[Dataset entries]
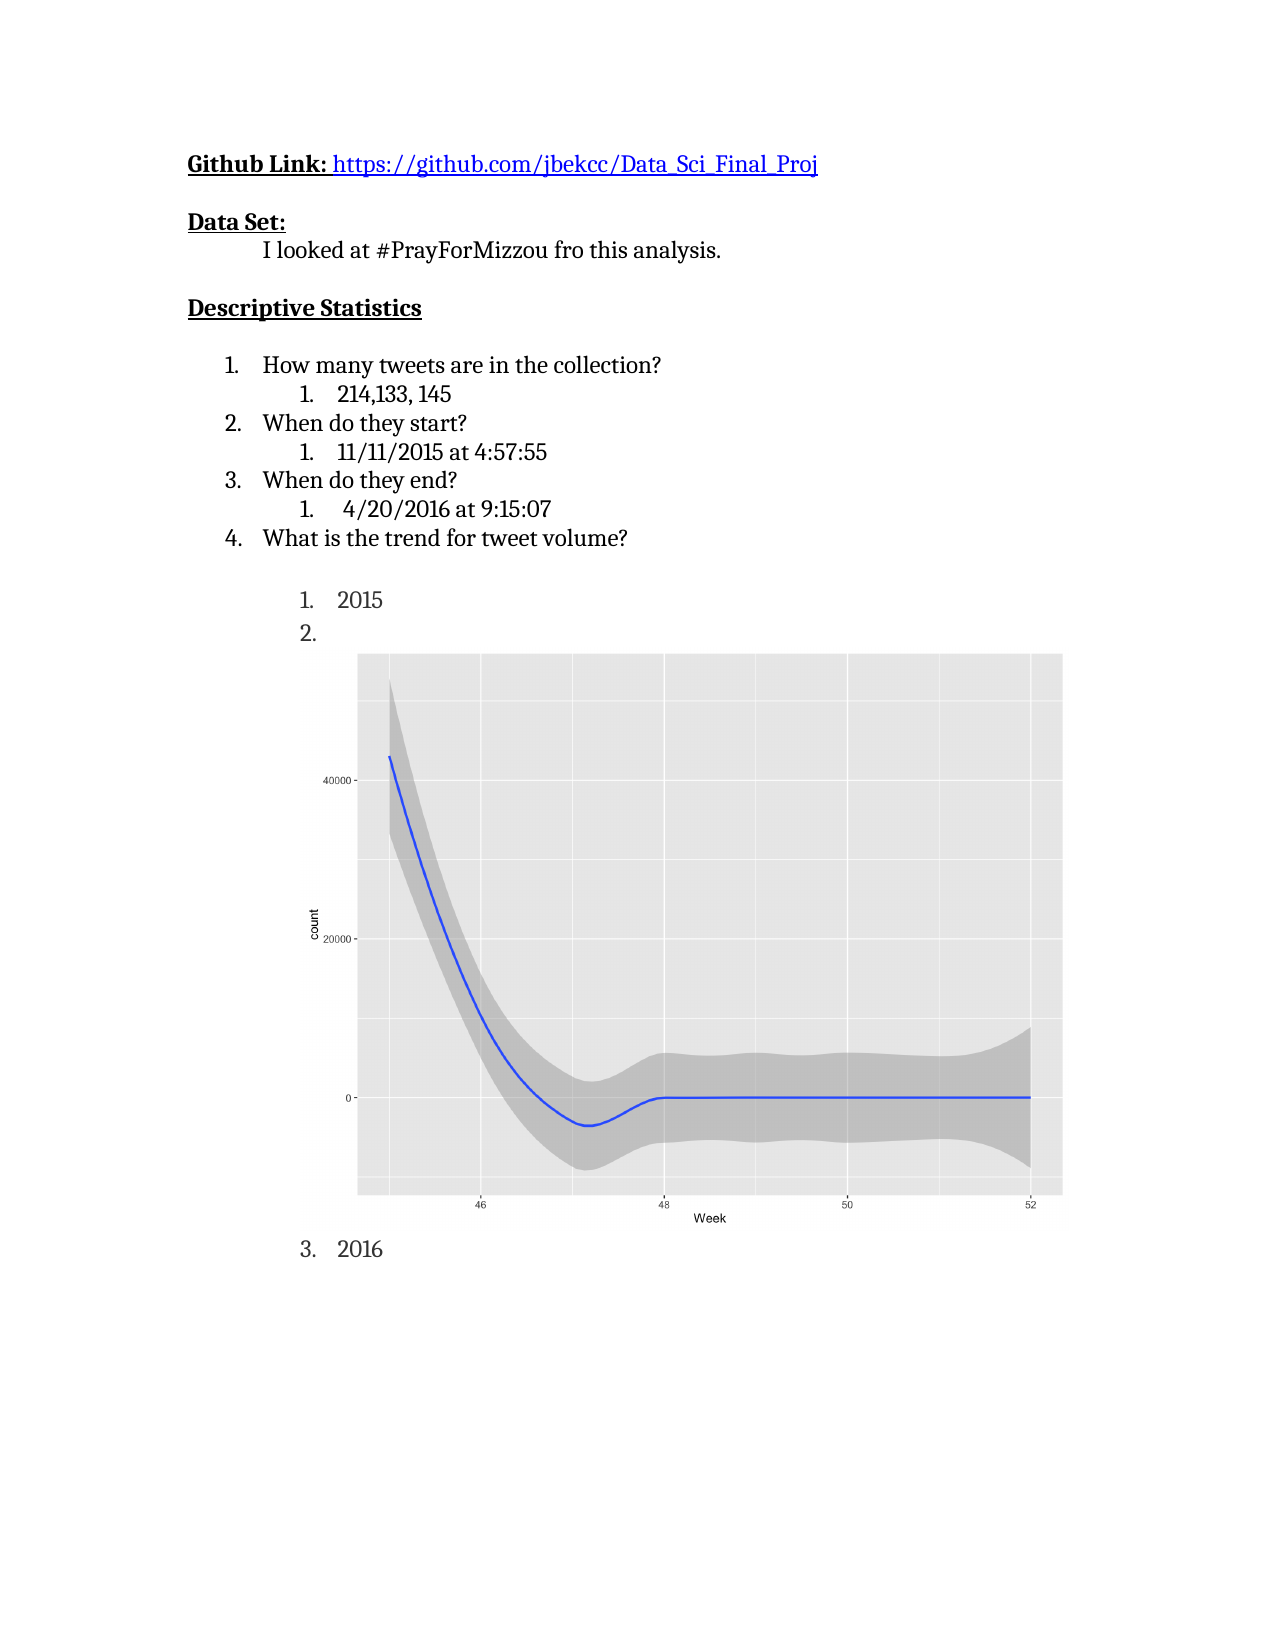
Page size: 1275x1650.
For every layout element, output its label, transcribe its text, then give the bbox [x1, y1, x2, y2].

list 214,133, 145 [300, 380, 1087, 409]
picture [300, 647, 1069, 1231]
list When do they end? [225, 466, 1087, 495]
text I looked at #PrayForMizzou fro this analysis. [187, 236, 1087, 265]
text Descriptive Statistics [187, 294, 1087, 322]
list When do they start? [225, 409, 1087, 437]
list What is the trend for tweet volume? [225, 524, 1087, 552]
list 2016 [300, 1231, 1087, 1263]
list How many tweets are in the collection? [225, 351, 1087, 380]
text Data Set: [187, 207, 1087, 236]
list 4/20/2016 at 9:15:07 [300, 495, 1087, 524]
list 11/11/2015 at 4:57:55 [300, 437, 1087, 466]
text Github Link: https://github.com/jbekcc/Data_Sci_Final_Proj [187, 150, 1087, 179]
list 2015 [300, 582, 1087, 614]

...

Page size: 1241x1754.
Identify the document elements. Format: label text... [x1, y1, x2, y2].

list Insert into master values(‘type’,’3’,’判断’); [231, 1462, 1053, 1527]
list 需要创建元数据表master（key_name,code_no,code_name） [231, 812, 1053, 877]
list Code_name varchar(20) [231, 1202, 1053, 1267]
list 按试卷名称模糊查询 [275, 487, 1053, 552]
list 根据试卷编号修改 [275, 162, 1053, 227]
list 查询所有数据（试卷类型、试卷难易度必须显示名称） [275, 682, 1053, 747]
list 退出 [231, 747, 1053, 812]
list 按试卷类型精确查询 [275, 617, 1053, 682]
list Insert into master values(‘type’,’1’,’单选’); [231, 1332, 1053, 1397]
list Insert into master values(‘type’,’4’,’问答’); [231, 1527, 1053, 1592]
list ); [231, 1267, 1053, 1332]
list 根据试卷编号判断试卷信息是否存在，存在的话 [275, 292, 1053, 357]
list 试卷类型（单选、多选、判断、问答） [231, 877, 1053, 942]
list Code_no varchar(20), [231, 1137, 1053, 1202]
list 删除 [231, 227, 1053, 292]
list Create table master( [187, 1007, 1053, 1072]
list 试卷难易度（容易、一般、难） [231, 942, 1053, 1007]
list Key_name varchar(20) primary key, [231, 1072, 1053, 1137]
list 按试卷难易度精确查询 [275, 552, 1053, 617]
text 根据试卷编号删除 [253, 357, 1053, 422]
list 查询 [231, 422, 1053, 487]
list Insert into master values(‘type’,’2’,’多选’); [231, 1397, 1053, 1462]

(REQUIRED WORK)
The answer consists of the lines above that include the word "Page", each copied exactly.

(THE COMPLETED TASK)
Page size: 1275x1650.
Page size: 1241x1754.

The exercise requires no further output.